News / USA

    Obama Announces Innovation Centers, Stresses Education

    President Barack Obama speaks at Manor New Technology High School in Manor, Texas, May 9, 2013.
    President Barack Obama speaks at Manor New Technology High School in Manor, Texas, May 9, 2013.
    President Obama flew to Austin, Texas, on Thursday to announce his latest steps aimed at boosting the nation's manufacturing sector and helping to create jobs.
     
    Part of the president's "Middle Class Jobs & Opportunity Tours," his effort to generate public support for proposals to strengthen the economy and create jobs, Obama also spoke about the importance of education in boosting the economy.
     
    He has pointed to what he calls a trend of U.S. companies bringing back manufacturing jobs from overseas, putting the economy in position for further progress in recovering from the recession.
     
    Earlier this year, he urged Congress to invest $1 billion to create 15 manufacturing innovation hubs in areas of the country he says have been "left behind" by globalization.
     
    The president used remarks at a high-tech factory to announce plans to create three new manufacturing innovation centers. The first was created in Youngstown, Ohio.
     
    At Manor New Tech High School, he spoke about steps to reduce education costs and expand early education, saying young people are the key to a rising and thriving middle class.
     
    "Our economy can't succeed unless our young people have the skills that they need to succeed," he said. "And that is what is happening here right at Manor New Tech. There is a reason why teachers and principals from all over the country are coming down to see what you are up to.

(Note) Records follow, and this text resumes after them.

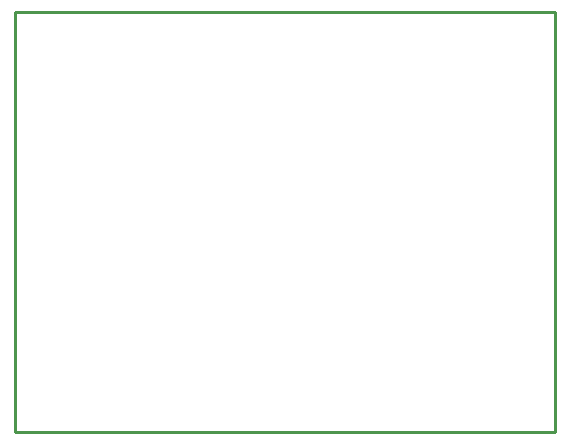
<source format=gm1>
G04*
G04 #@! TF.GenerationSoftware,Altium Limited,CircuitMaker,2.2.1 (2.2.1.6)*
G04*
G04 Layer_Color=16740166*
%FSAX24Y24*%
%MOIN*%
G70*
G04*
G04 #@! TF.SameCoordinates,15A7914E-F671-45A4-99F6-4AAA3CFDCD00*
G04*
G04*
G04 #@! TF.FilePolarity,Positive*
G04*
G01*
G75*
%ADD14C,0.0100*%
D14*
X017000Y010800D02*
Y024800D01*
Y010800D02*
X035000D01*
Y024800D01*
X017000D02*
X035000D01*
M02*

</source>
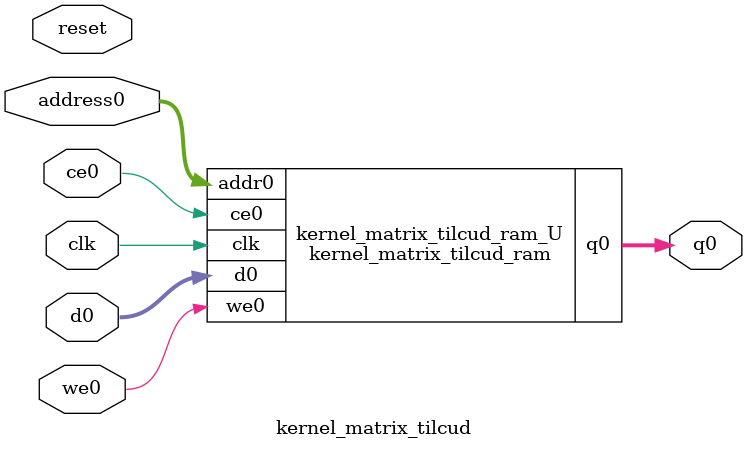
<source format=v>

`timescale 1 ns / 1 ps
module kernel_matrix_tilcud_ram (addr0, ce0, d0, we0, q0,  clk);

parameter DWIDTH = 32;
parameter AWIDTH = 10;
parameter MEM_SIZE = 784;

input[AWIDTH-1:0] addr0;
input ce0;
input[DWIDTH-1:0] d0;
input we0;
output reg[DWIDTH-1:0] q0;
input clk;

(* ram_style = "block" *)reg [DWIDTH-1:0] ram[0:MEM_SIZE-1];




always @(posedge clk)  
begin 
    if (ce0) 
    begin
        if (we0) 
        begin 
            ram[addr0] <= d0; 
            q0 <= d0;
        end 
        else 
            q0 <= ram[addr0];
    end
end


endmodule


`timescale 1 ns / 1 ps
module kernel_matrix_tilcud(
    reset,
    clk,
    address0,
    ce0,
    we0,
    d0,
    q0);

parameter DataWidth = 32'd32;
parameter AddressRange = 32'd784;
parameter AddressWidth = 32'd10;
input reset;
input clk;
input[AddressWidth - 1:0] address0;
input ce0;
input we0;
input[DataWidth - 1:0] d0;
output[DataWidth - 1:0] q0;



kernel_matrix_tilcud_ram kernel_matrix_tilcud_ram_U(
    .clk( clk ),
    .addr0( address0 ),
    .ce0( ce0 ),
    .we0( we0 ),
    .d0( d0 ),
    .q0( q0 ));

endmodule


</source>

Because every day this school is proving that every child has the potential to learn the real world skills they need to succeed in college and beyond."
     
    The White House describes the innovation institutes as "teaching factories" where business, universities and government "co-invest" to encourage production and train students and workers.
     
    According to Gene Sperling, chairman of the president's National Economic Council, collaboration is a key part of the initiative.
     
    "You are seeing the pooling of research, of risk, and the potential for breakthroughs in manufacturing technology that only happen with us bringing everyone together," he said. "That no company alone would have the incentive to do on their own, but together they are willing to move forward on."
     
    President Obama is asking for $200 million to support creation of the three new innovation centers.
     
    But Sperling acknowledged to reporters that automatic government spending cuts known as the sequester, the subject of bitter debate across the country, could slow the initiative.
     
    President Obama also signed an Executive Order directing federal agencies to make government information open and more accessible to the public. He says this will promote job growth, greater government efficiency.